I appreciated it so much when people shouted my name (it was written on my chest) and cheered me on. Let me tell you I was hurting from about mile 7 when I kept thinking things like ‘whose idea was this’ and ‘never again’. In fact walking through miles 8 to 10 I decided to turn my back on all future challenges and have an easy life. After all why would anyone sane want to feel their hips, feet and back hurt like this? I also wondered since when did the road I previously thought to be fairly flat suddenly seem like my own Everest? How come those people are running past me? Are they machines?? Has Mo Farah not only won the race but got back to London while I’m still plodding up this never ending hill?

Then I remembered… I may be feeling better than I had for a long time but let’s face it, that is not a tough ask! This time last year I was very ill. I couldn’t get upstairs easily, let alone even think about walking 13.1 miles at a fast pace. So, as my brother pointed out, I am doing this while still having cancer drugs in my system and having my training plan systematically interrupted. Just being there was an achievement and finishing the course was enough to be proud of regardless of the time it took.

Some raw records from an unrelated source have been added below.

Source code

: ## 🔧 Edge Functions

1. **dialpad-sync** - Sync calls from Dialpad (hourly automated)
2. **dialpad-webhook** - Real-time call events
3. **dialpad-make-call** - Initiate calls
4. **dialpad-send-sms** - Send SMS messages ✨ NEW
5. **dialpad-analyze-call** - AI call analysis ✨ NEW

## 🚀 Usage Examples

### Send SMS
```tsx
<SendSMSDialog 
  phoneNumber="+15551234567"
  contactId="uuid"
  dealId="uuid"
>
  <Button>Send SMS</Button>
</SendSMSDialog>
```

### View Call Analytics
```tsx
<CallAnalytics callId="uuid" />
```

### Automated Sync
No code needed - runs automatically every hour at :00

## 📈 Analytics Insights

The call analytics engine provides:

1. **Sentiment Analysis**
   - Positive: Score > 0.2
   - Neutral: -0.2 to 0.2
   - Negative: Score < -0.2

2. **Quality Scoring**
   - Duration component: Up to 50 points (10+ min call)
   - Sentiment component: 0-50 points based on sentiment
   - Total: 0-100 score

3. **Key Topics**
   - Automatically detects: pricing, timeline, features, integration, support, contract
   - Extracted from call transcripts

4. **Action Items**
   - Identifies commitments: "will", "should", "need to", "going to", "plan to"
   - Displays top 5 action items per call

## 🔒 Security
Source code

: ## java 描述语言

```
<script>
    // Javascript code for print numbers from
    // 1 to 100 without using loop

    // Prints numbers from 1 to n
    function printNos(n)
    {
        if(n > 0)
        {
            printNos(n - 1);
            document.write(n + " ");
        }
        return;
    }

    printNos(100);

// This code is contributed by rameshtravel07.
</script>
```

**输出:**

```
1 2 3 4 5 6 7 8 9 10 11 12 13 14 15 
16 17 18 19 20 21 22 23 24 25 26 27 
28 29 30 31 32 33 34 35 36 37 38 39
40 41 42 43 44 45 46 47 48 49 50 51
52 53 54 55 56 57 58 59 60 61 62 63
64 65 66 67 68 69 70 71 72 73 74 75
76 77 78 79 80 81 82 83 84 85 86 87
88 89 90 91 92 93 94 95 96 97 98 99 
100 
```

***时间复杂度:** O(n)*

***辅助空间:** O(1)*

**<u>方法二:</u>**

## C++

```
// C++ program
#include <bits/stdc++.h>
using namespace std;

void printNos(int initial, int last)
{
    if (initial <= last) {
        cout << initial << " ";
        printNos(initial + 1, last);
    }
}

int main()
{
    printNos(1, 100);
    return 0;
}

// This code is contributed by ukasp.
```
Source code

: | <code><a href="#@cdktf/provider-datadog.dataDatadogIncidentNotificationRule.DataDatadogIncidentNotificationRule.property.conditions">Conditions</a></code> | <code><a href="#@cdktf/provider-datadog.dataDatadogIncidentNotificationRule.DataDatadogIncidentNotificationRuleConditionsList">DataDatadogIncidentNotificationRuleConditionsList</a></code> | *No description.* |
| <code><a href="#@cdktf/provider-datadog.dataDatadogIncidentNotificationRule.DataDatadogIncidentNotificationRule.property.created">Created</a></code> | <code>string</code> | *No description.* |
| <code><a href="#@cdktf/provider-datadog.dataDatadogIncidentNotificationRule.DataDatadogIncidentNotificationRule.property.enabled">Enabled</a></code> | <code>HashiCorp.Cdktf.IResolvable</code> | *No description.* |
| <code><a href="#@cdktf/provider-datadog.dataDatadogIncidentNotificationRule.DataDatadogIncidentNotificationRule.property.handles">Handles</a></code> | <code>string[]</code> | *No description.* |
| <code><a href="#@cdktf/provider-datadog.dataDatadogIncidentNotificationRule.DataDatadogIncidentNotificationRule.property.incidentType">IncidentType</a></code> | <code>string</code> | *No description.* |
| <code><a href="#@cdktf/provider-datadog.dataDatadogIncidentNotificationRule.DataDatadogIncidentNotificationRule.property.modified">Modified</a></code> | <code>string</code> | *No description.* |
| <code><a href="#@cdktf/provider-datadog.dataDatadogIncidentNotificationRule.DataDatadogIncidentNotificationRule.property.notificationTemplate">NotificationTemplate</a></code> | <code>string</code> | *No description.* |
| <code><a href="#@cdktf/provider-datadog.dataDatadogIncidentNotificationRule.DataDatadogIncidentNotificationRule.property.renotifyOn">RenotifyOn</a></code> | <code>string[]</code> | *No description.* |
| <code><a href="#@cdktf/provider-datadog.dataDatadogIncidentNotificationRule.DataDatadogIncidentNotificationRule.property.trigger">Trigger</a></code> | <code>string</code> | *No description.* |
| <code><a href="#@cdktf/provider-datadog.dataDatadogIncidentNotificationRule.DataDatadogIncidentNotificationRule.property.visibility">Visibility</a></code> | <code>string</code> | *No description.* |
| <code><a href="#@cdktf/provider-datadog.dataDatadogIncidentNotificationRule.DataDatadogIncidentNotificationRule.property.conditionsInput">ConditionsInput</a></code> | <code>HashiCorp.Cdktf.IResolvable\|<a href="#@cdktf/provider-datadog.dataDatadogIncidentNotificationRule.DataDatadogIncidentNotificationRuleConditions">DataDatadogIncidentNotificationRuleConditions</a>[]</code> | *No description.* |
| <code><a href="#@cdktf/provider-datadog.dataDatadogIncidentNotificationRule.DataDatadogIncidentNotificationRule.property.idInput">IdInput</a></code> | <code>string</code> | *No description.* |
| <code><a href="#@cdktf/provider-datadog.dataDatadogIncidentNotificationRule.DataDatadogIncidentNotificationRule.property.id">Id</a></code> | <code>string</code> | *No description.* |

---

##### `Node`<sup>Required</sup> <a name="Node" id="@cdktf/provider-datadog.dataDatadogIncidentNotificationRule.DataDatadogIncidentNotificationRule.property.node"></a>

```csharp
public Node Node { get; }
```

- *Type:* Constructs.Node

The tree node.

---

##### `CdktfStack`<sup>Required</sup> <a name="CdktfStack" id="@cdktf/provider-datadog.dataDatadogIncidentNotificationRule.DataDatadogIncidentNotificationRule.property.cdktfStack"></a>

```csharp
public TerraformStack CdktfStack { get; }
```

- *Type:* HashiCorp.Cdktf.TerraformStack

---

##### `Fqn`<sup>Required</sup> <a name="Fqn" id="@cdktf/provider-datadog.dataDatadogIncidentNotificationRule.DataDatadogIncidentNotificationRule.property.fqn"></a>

So with my mental state intact I plodded on and reached the end of the ‘Everest’ hill and got to the last mile at the sea front at South Shields. People were cheering and shouting ‘you’re nearly there’ but in my view they were lying. I could see the finish but as I walked closer it seemed to be getting further and further away! That last mile hurt let me tell you but I just kept walking and smiling.

Eventually I approached the Finish Line. The race commentator jumped over the barrier to interview me as I crossed the line. I decided to blow my own trumpet and declare to the crowds that I was recovering from breast cancer and I was just pleased to finish. Honestly, I’m such an attention seeking drama queen! I got a massive cheer though which I did enjoy.

I got my finisher’s medal and goody bag and met up with the rest of the team for some photos and congratulatory hugs. We were all tired but thrilled to have done it. I couldn’t quite believe I had managed it but there I was with a medal around my neck.

I got home, had fish ‘n’ chips and champagne while still wearing my medal. I still secretly wear it when no one is looking!

So what now? I’ve done it. I achieved my goal so now it is time to set a new one. I’m not sure what that will be. Run it next year instead of walk? Stick to walking and increase the distance… a MoonWalk perhaps? Hmm… can’t decide. I know, I will wait till I’ve stopped hurting and make up my mind then!

One thing that I do know, regardless of how much I ache, is that I wouldn’t hesitate to recommend this event to anyone. Not only is it a fabulous race but the help and encouragement from Walk the Walk from signing up to completing the challenge is superb.

So go on… do it! You know you want to!